Last notify_all isn't triggering last conditional_variable.wait

57 views Asked by At

What I'm Trying To Do

Hi, I have two types of threads the main one and the workers where the workers are equal to the number of cores on the CPU, what I'm trying to do is when the main thread needs to call an update I set a boolean called Updating to true and call condition_variable(cv).notify_all then each thread will do its work and when done it will increment by one an atomic_int called CoresCompleted followed by a cv.notify_all so that the main thread can check if all the work is done then it will wait for the variable Updating to be false so it is sure that all other threads finished and it doesn't update again, once everything is done the main thread sets updating to false and notifies all.

CODE

Main

void UpdateManager::Update() {

    //Prepare Update
    CoresCompleted = 0;
    Updating = true;

    //Notify Update Started
    cv.notify_all();

    //Wait for Update to end
    auto Pre = high_resolution_clock::now();
    cv.wait(lk, [] { return (int)UpdateManager::CoresCompleted >= (int)UpdateManager::ProcessorCount; });
    auto Now = high_resolution_clock::now();
    auto UpdateTime = duration_cast<nanoseconds>(Now - Pre);
    
    //End Update and nofity threads
    Updating = false;
    cv.notify_all();
}

Workers

void CoreGroup::Work() {

    Working = true;
    unique_lock<mutex> lk(UpdateManager::m);

    while (Working) {
        
        //Wait For Update To Start
        UpdateManager::cv.wait(lk, []{ return UpdateManager::Updating; });

        if (!Working)
            return;

        //Do Work
        size_t Size = Groups.size();

        auto Pre = high_resolution_clock::now();

        for (size_t Index = 0; Index < Size; Index++)
            Groups[Index]->Update();

        auto Now = high_resolution_clock::now();
        UpdateTime = duration_cast<nanoseconds>(Now - Pre);
        
        //Increment CoresCompleted And Notify All
        UpdateManager::CoresCompleted++;
        UpdateManager::cv.notify_all();

        //Wait For Update To End
        UpdateManager::cv.wait(lk, []{ return !UpdateManager::Updating; });
    }
}

Problem

Once the workers reach the last wait where they wait for Updating to be false they get stuck and never leave, for some reason the last notify_all in the main thread is not reaching the workers, I tried searching and looked for many examples but I can't figure out why it isn't triggering, maybe I miss understood how the cv and lock works, any ideas why this is happening and how to fix?

1

There are 1 answers

2
ixSci On BEST ANSWER

Here is how your code works: some waiting in Update is over when notified:

cv.wait(lk, [] { return (int)UpdateManager::CoresCompleted >= (int)UpdateManager::ProcessorCount; });

It goes out of waiting and requires the lock on the mutex.
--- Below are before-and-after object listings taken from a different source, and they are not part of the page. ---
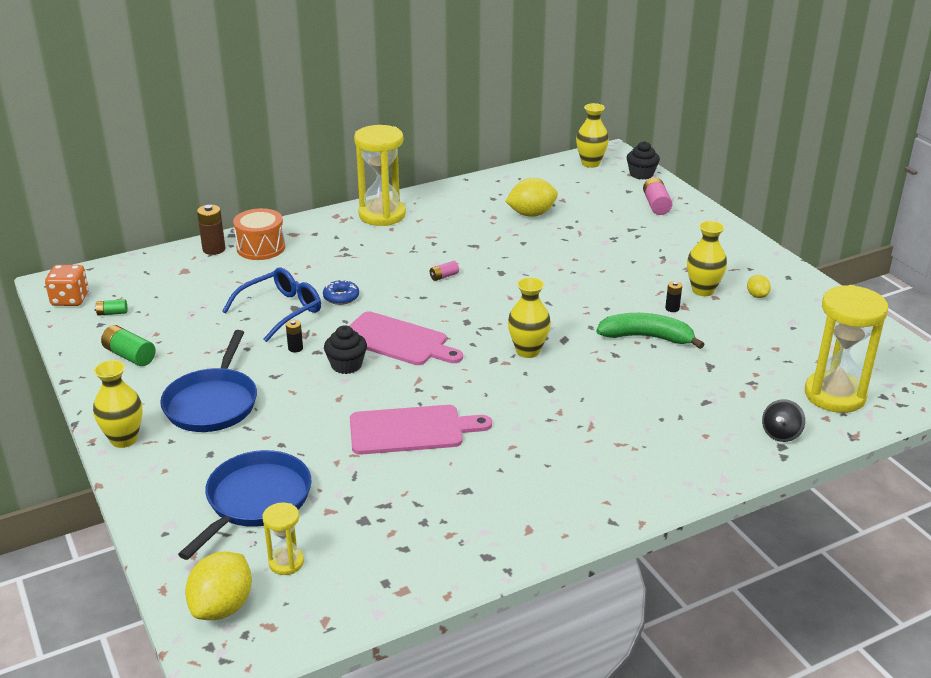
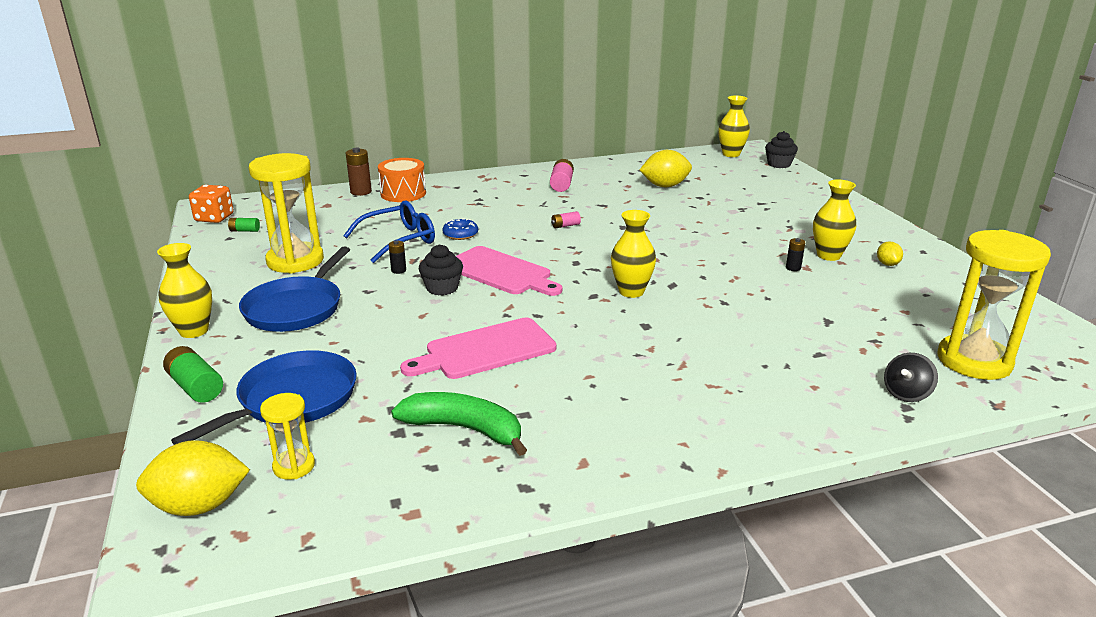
camera: 10 degrees right, 5 degrees down
green battery [101,325,156,366] -> green battery moved to [163,346,223,403]
yellow lemon [185,551,252,620] -> yellow lemon turned 45 degrees clockwise [136,440,250,516]
pink cutting board [350,405,492,455] -> pink cutting board turned 150 degrees clockwise [400,318,556,379]
yellow hourglass [354,125,406,226] -> yellow hourglass moved to [249,153,324,274]
green banana [596,313,705,349] -> green banana moved to [391,392,527,456]
pink battery [643,177,672,215] -> pink battery moved to [550,159,574,192]

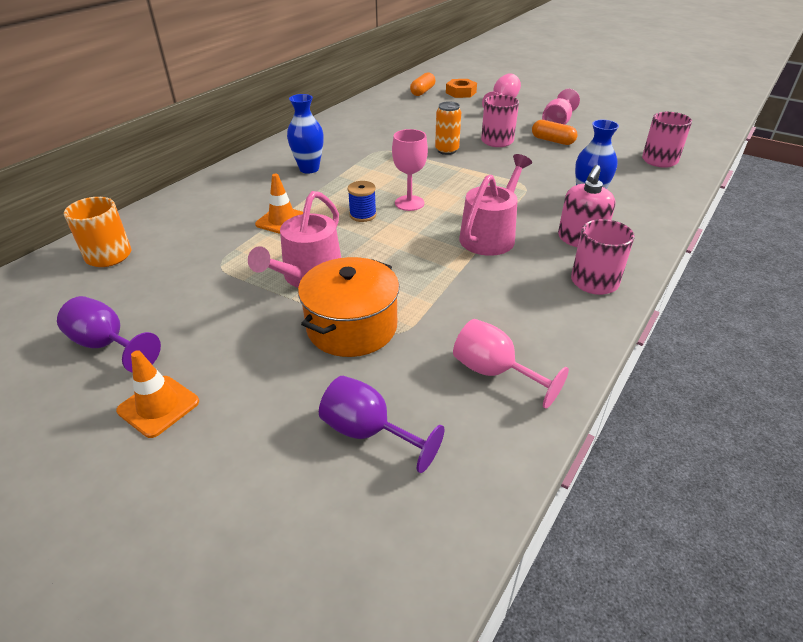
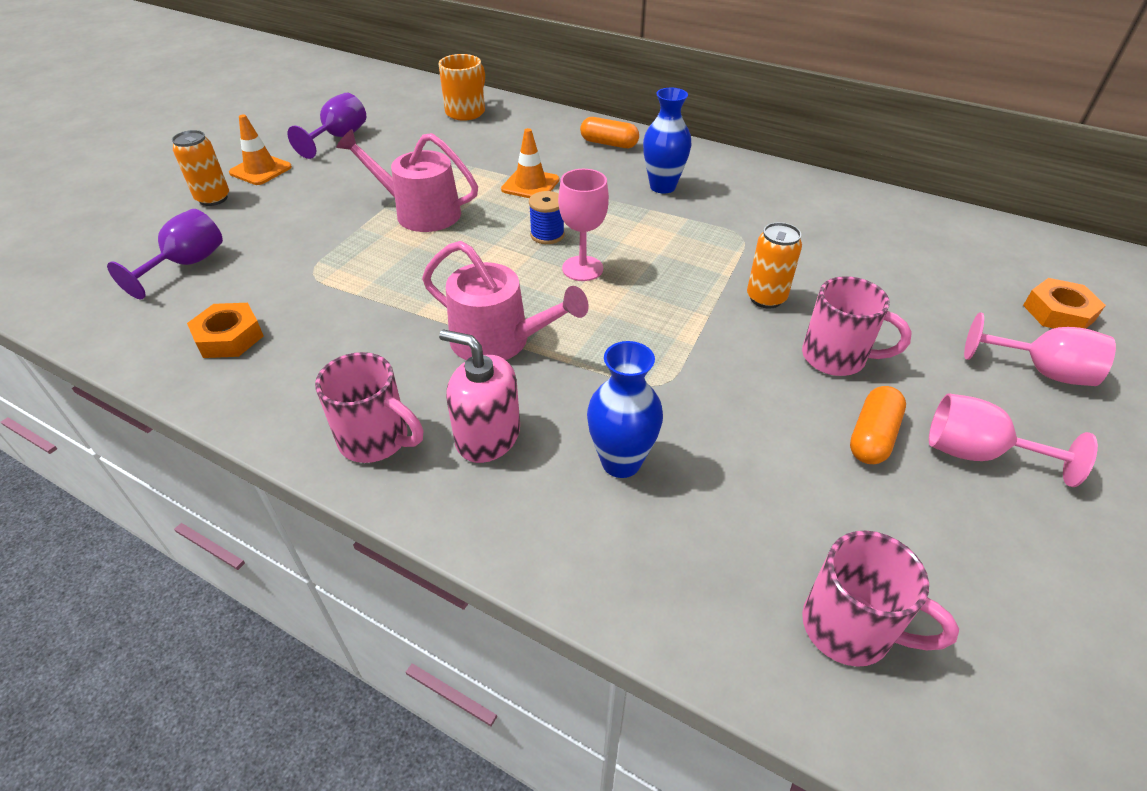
camera: 85 degrees right, 5 degrees up
orange pot [298,257,399,357] -> none
orange capsule [410,72,435,96] -> orange capsule moved to [580,117,639,148]
pink goblet [453,319,569,409] -> orange nut [187,303,263,358]
none -> orange can [172,130,229,206]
Proceed to do its stuff then reaches the end and notifies the other thread that they can continue working with this line:

cv.notify_all();

But it lies, they can't continue working because you hold the lock. Release it and they will proceed working:

void UpdateManager::Update() {
    <...>
    //End Update and nofity threads
    Updating = false;
    lk.unlock();
    cv.notify_all();
}

That probably isn't the only issue in this code but I assume that you lock the mutex before entering the Update method or have some guarantee that it runs before the other one (Work).